Qedar cautioned, “I had to be very careful in linking the biographical facts and the theoretical writing... It’s one of the dangers of this kind of filmmaking,” but the film makes it clear that Freud’s persistence in his research was a way of defying antisemites who wanted to marginalize him. Although Freud was a secular Jew, Qedar said, “He does not renounce his Judaism. He keeps a certain loyalty [to Judaism]. He says, ‘I do not understand what it means. I’m a secular Jew. I’m in the tribe. I would never turn my back to the tribe, but I have no idea what it means.’ He repeats this. His Jewish connection had a certain open-endedness.”

While Freud spent most of his life surrounded by family and friends in Vienna, during his later years he had to cope with his cancer diagnosis – which he understood all too well would eventually kill him – and with the deaths of a beloved daughter and grandson. The film also examines a final indignity Freud endured, when the Nazis took over Austria in 1938 and he reluctantly fled to England. Until the last moment, Freud did not take the Nazi threat too seriously and told a friend in 1938 that he thought the biggest threat to Austrian Jews was the Catholic Church. 
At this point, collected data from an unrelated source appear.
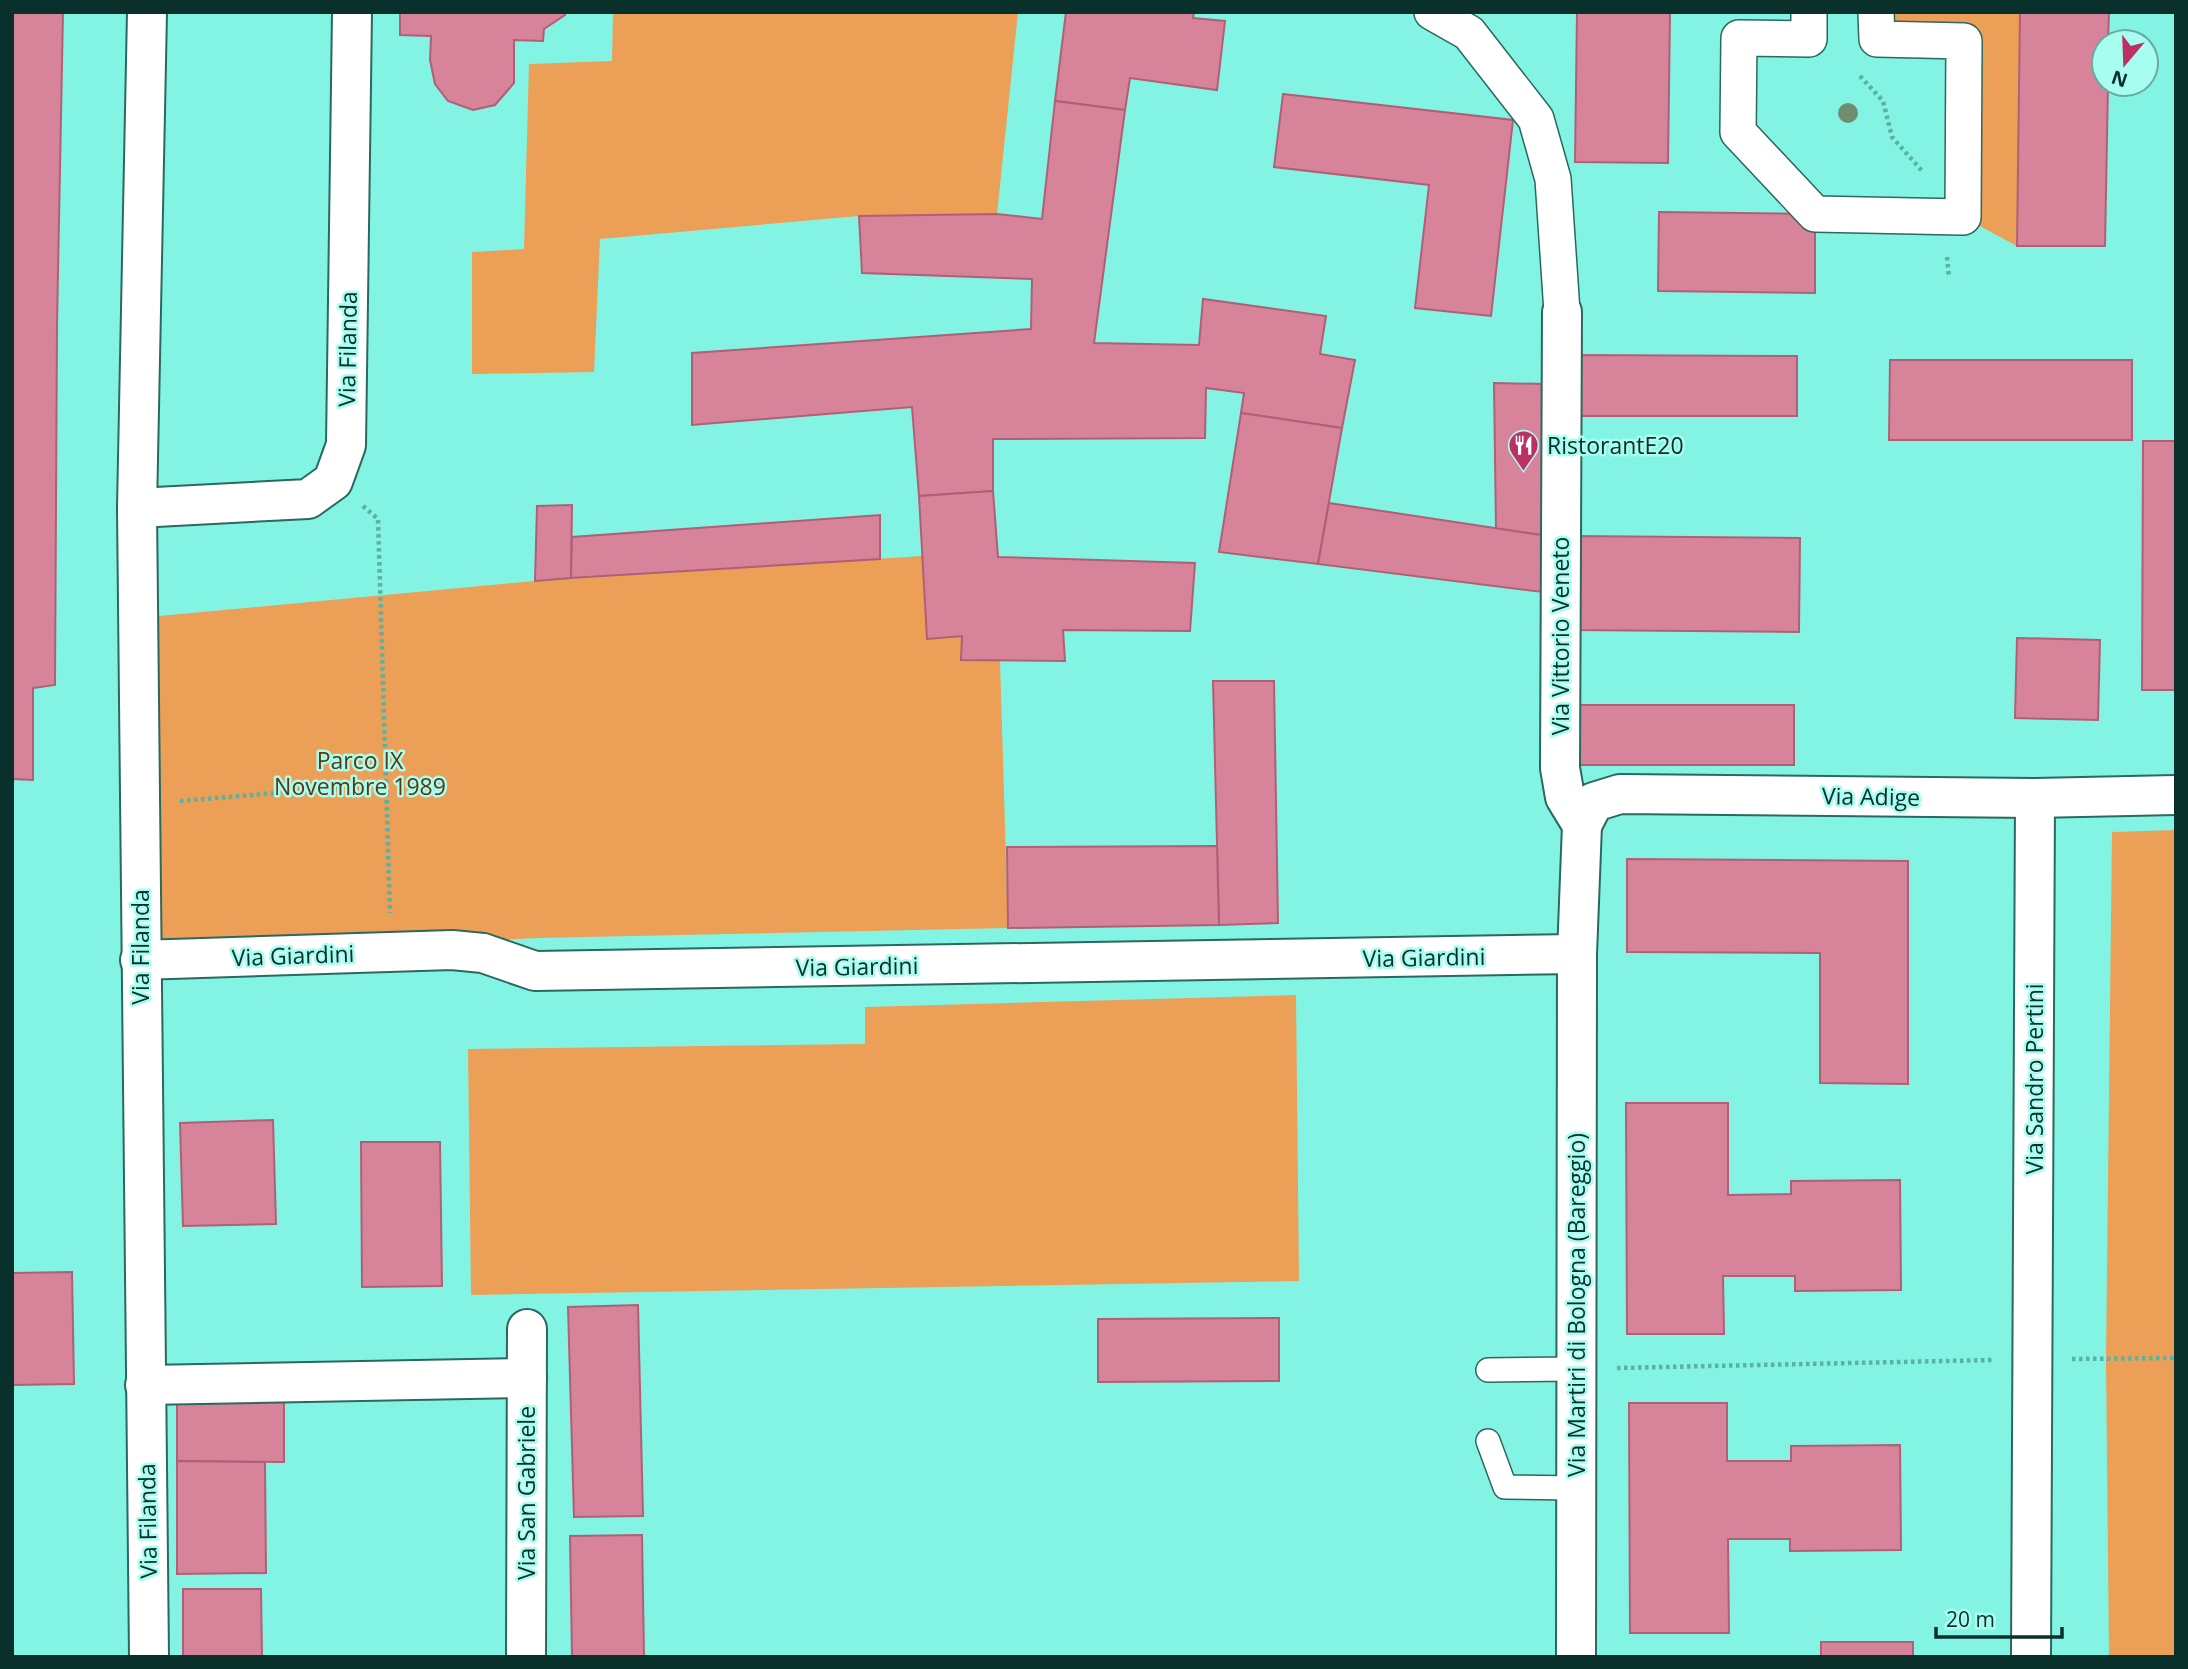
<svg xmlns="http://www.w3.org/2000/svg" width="2188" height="1669" viewBox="0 0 2188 1669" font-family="'Open Sans',sans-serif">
<rect width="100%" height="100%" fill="#83f4e3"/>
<g fill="#ec9f56">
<path d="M 613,12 L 1018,12 L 997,214 L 859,216 L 600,239 L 594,372 L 472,374 L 472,252 L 524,249 L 529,64 L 612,61 Z"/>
<path d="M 1876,12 L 2020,12 L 2017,246 L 1963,217 L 1964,42 L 1877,39 Z"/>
<path d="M 922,556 L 927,639 L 962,636 L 961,660 L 1000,660 L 1008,928 L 537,938 L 140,960 L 138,618 L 535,581 Z"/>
<path d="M 2176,830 L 2176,1657 L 2109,1657 L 2106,1359 L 2112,832 Z"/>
<path d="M 1296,995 L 1299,1281 L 471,1295 L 468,1049 L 865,1044 L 865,1007 Z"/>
</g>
<g fill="#d7839a" stroke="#b05f76" stroke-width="2">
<path d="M 12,12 L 63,12 L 57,325 L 55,685 L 33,688 L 33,780 L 12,779 Z"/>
<path d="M 400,12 L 565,12 L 565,15 L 544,29 L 543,41 L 514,40 L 514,83 L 495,105 L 473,110 L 448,101 L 435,84 L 430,60 L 431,36 L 400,35 Z"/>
<path d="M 1066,12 L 1194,12 L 1193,18 L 1225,21 L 1217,90 L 1130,78 L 1125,110 L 1055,101 Z"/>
<path d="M 1577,12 L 1670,12 L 1668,163 L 1575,162 Z"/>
<path d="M 2020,12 L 2109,12 L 2108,42 L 2104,42 L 2104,84 L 2108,84 L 2105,246 L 2017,246 Z"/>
<path d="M 1283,94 L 1513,120 L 1491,316 L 1415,308 L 1429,185 L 1274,167 Z"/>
<path d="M 1055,101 L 1125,110 L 1094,343 L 1199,345 L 1203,299 L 1326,316 L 1320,354 L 1355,360 L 1342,428 L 1241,413 L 1244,393 L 1206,388 L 1205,438 L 993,439 L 993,491 L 919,496 L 912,407 L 692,425 L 692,353 L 1031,329 L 1032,279 L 862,273 L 859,216 L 997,214 L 1042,219 Z"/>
<path d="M 1659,212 L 1815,214 L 1815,293 L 1658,291 Z"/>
<path d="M 1573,355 L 1797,356 L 1797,416 L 1573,416 Z"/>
<path d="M 1890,360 L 2132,360 L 2132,440 L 1889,440 Z"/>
<path d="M 1494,383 L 1545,384 L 1548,536 L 1496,529 Z"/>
<path d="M 1241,413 L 1342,428 L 1318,564 L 1219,552 Z"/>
<path d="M 2143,441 L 2176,441 L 2176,690 L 2142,690 Z"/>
<path d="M 993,491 L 998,557 L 1195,563 L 1190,631 L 1063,630 L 1065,661 L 961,660 L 962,636 L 927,639 L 919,496 Z"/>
<path d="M 1329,503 L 1548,536 L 1543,592 L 1318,564 Z"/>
<path d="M 572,505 L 571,578 L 535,581 L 537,506 Z"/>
<path d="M 880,515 L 880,559 L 571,578 L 572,537 Z"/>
<path d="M 1572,536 L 1800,538 L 1799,632 L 1571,630 Z"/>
<path d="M 2017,638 L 2100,640 L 2098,720 L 2015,718 Z"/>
<path d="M 1213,681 L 1274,681 L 1278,923 L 1219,925 Z"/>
<rect x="1574" y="705" width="220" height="60"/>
<path d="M 1217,846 L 1219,925 L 1008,928 L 1007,847 Z"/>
<path d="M 1627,859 L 1908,861 L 1908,1084 L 1820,1083 L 1820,953 L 1627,952 Z"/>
<path d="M 1626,1103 L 1728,1103 L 1728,1195 L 1791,1194 L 1791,1181 L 1900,1180 L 1901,1290 L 1795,1291 L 1795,1276 L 1723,1276 L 1724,1334 L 1627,1334 Z"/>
<path d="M 273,1120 L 276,1224 L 183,1226 L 180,1123 Z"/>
<path d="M 361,1142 L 440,1142 L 442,1286 L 362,1287 Z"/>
<path d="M 72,1272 L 74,1384 L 12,1385 L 12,1273 Z"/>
<path d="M 638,1305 L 643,1516 L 574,1517 L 568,1307 Z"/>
<path d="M 1279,1318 L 1279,1381 L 1098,1382 L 1098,1319 Z"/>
<path d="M 177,1401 L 284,1401 L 284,1462 L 177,1461 Z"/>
<path d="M 1629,1403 L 1727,1403 L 1727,1461 L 1791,1461 L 1791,1446 L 1900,1445 L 1901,1550 L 1790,1551 L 1790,1539 L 1728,1539 L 1729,1633 L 1630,1633 Z"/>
<path d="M 177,1461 L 265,1462 L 266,1573 L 177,1574 Z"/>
<path d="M 642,1535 L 644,1657 L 572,1657 L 570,1536 Z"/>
<path d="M 183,1589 L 261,1589 L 262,1657 L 183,1657 Z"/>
<rect x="1821" y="1642" width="92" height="15"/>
</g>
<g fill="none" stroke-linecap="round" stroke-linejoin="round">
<defs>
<g id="service">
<path d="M 1488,1370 L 1576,1369"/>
<path d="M 1488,1441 L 1505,1487 L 1575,1488"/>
</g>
<g id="pedestrian">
<path d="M 1432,12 L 1469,33 L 1536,119 L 1553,179 L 1562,312"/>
<path d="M 1809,12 L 1809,39 L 1739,38 L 1738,132 L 1815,214 L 1963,217 L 1964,41 L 1877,39 L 1876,12"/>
</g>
<g id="minor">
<path d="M 147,12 L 137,508 L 149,1657"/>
<path d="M 1562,312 L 1560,768 L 1565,797 L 1582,825 L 1577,954 L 1576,1657"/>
<path d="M 137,508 L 308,499 L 333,481 L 346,445 L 352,12"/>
<path d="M 1582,825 L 1594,802 L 1620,794 L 2035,798 L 2176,795"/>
<path d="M 140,960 L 452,950 L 483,953 L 535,971 L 1577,954"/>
<path d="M 145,1385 L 527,1378"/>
<path d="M 526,1657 L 527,1329"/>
<path d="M 2031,1657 L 2035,798"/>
</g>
</defs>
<use href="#service" stroke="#2b685f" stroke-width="26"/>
<use href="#pedestrian" stroke="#2b685f" stroke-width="38"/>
<use href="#minor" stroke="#2b685f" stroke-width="42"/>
<g stroke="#5ab1a4" stroke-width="4.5" stroke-dasharray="3.5 3.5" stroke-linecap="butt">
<path d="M 1860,76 L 1883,101 L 1892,137 L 1923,172"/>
<path d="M 1947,257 L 1949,278"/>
<path d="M 363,506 L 378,519 L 390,913"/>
<path d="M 180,801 L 385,784"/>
<path d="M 2072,1359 L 2176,1358"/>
<path d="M 1617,1368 L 1993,1360"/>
</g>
<use href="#service" stroke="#fff" stroke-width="23"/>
<use href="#pedestrian" stroke="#fff" stroke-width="35"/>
<use href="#minor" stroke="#fff" stroke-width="38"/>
</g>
<circle fill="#6f8d6f" cx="1848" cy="113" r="10"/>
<defs>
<symbol id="restaurant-pin" viewBox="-11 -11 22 30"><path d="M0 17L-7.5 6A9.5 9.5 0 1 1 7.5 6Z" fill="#bc3065" stroke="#a7fdef"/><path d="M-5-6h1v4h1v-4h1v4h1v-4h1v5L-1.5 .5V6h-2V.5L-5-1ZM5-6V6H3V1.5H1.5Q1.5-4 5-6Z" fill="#fff"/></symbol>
</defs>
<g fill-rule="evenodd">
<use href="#restaurant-pin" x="1506" y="428" width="35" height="47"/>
</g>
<g text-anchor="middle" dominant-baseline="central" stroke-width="5" stroke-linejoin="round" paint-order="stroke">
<g font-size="23" fill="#0a302b" stroke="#a7fdef">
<text transform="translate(347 349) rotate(-89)">Via Filanda</text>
<text transform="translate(1560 636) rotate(-90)">Via Vittorio Veneto</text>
<text transform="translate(1871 796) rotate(1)">Via Adige</text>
<text transform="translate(140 947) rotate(-90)">Via Filanda</text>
<text transform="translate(293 955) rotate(-2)">Via Giardini</text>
<text transform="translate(1424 957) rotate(-1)">Via Giardini</text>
<text transform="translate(857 966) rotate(-1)">Via Giardini</text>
<text transform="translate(2034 1079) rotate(-90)">Via Sandro Pertini</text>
<text transform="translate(1576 1305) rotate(-90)">Via Martiri di Bologna (Bareggio)</text>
<text transform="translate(526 1493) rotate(-90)">Via San Gabriele</text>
<text transform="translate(147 1521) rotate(-91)">Via Filanda</text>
</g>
<g font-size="23" fill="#0a302b" stroke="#a7fdef" text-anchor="start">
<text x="1547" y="445">RistorantE20</text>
</g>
<g font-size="23" fill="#5e3810" stroke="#a7fdef">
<text x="360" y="760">Parco IX<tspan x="360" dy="26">Novembre 1989</tspan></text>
</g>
</g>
<rect width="2188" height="1669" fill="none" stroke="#0a302b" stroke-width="28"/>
<g transform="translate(2125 63) rotate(199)"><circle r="33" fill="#a7fdef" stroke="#68aba1" stroke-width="2"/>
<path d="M0-5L12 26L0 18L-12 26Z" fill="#bc3065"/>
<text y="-10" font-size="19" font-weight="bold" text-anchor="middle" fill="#0a302b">N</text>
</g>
<path d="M1936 1627v10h126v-10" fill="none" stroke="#0a302b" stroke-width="3.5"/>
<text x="1946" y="1627" font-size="21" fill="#0a302b" stroke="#a7fdef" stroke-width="5" paint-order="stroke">20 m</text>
</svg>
Qedar said the film will be shown on January 9 in the Freud Museum in Vienna. “That will be a very powerful night, like a séance. I’m very curious how the film will be accepted.” For him, this screening will be the culmination of “an amazing journey. The film really got into my head. When you’re dealing with Freud, anything can happen because everything is Freudian. It was a very interesting process.”